Defensive stocks traditionally include tobacco companies, food retailers, utilities and pharmaceuticals and tend to do relatively well in recessions on the principle people still smoke, eat, use gas and take medicines in a downturn, though hopefully not all at the same time.

Subsequently as the global financial and EuroZone crises abated appetite for risk increased and the sectors and assets that were most oversold rallied. This particularly benefitted economically sensitive cyclical companies, smaller companies, European stocks and bonds, and high yield debt.

The changes in the global economy, investor sentiment and favoured styles have a key bearing of the performance of actively managed funds. Some funds and fund managers have set styles that they do not shift from or shift too slowly from, whilst others are tactically nimble, clever or contrarian, adapt their strategies and call the market well.
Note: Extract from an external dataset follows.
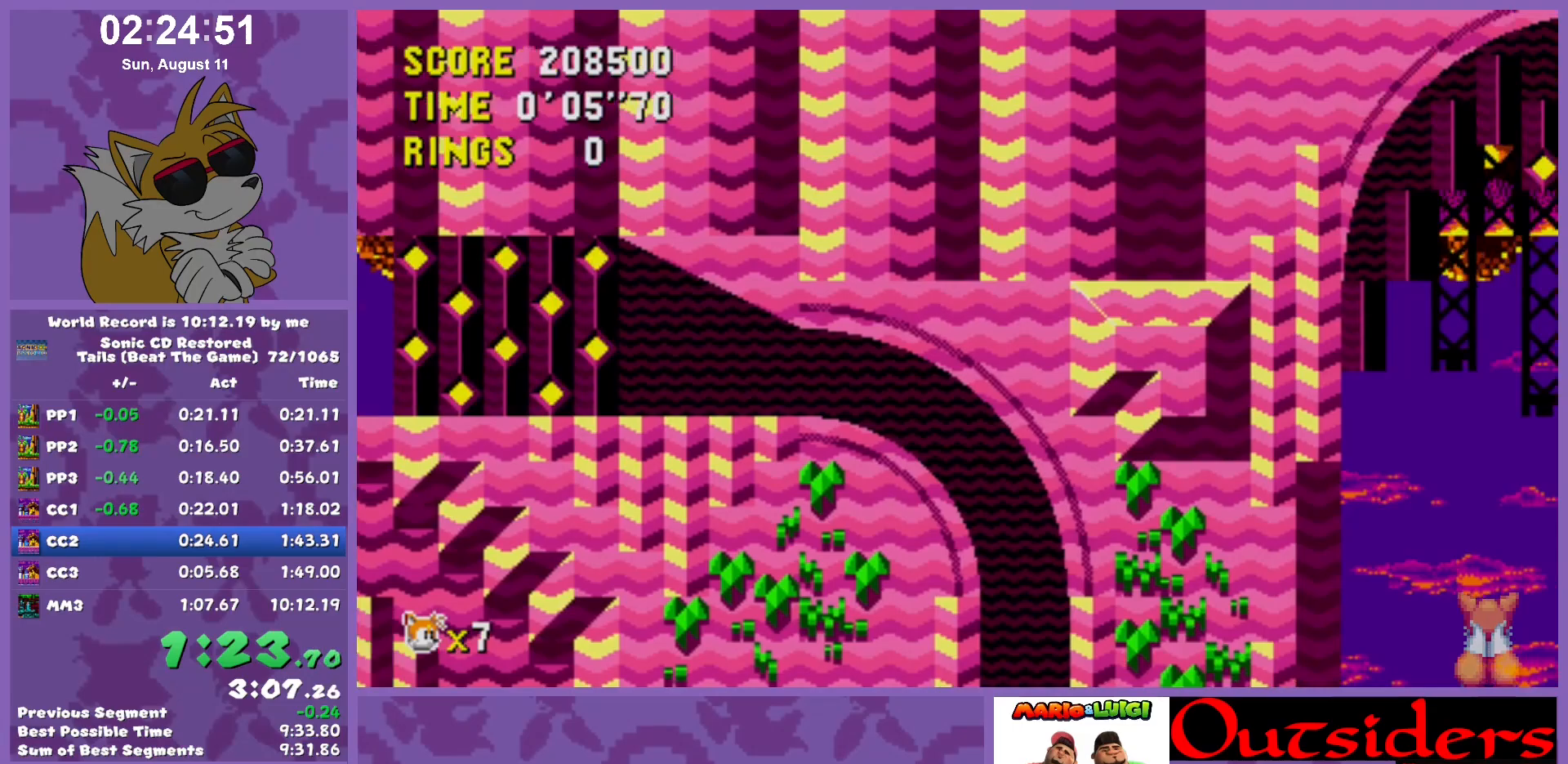
{"keys": ["down"], "events": []}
Here are some examples I have come across recently:

M&G Recovery – this has a distinct value or deep value investment style, buying and holding out of favour UK companies the fund manager considers the market has not fully appreciated. This style was previously very successful but has led to the M&G Recovery fund underperforming its peer funds in the last five years as defensive growth or cyclical growth stocks have outperformed at different stages. It has also performed poorly as M&A activity (mergers and acquisitions) which benefit recovery stocks has been very muted in recent years especially amongst larger companies. Corporates have been hoarding record levels of cash because of  economic uncertainty rather than splashing out on capital expenditure. Now M&A activity is picking up the M&G Recovery fund fortunes may improve.

Schroder UK Absolute Target – this fund seeks to make money in all market conditions by taking long and short positions in UK equities. To remind you a long position is an active investment in a stock or index with an expectation its price will rise. A short position is a bet a stock or index will fall. This fund suffered a 4% loss in March and April  due to a sudden sell-off in mid-cap stocks the fund had long positions in. These performed extremely well in 2013. It seems investors decided to take profits and sold out of the mid-cap winners and bought into mega caps. It was a rotation from cyclical stocks to large cap value. Unfortunately Schroder were underweight here and were short on AstraZeneca, which rallied on the initial bid by Pfizer. Other fund managers in contrast pared back mid-cap holdings prior to the correction on the back of valuation concerns.

Standard Life UK Equity Income Unconstrained – this has an excellent track record compared to its peers over one, three and five years. It adopts a contrarian investment strategy by looking for dividends across the market capitalisation spectrum, including smaller and medium sized companies. In contrast traditional equity income funds focus on solid dividend payers within the large and mega cap space. The focus down the scale has resulted in excellent returns for the Standard Life fund.

Old Mutual UK Alpha – Since 2006 banks have gone from aggressive growth stocks and solid dividend payers, to basket cases, some requiring life support and now to recovery stocks. Their balance sheet complexity put off professional investors given fears of hidden toxic debt and the wise principle of not investing in anything you do not understand. However some investors saw the recovery potential and value in selected over-sold stocks and invested early. Veteran fund manager of the Old Mutual UK Alpha, Richard Buxton was one who has benefitted from this contrarian stance. Interestingly the M&G Recovery has recently been underweight in financials which also hurt performance. This sector by the way is broader than banks and includes for example insurance companies and asset managers.


Market conditions and economic cycles play a key role in investment returns. It is not just asset allocating correctly to equities, fixed interest, cash or property, nor stock selection, although these are important. The best fund managers are likely to have a flexible and nimble investment style to take advantage of changing cycles and opportunities.

This blog is intended as general stock market commentary only, not advice to invest in the sectors or funds highlighted. You should seek individual advice before making investment decisions.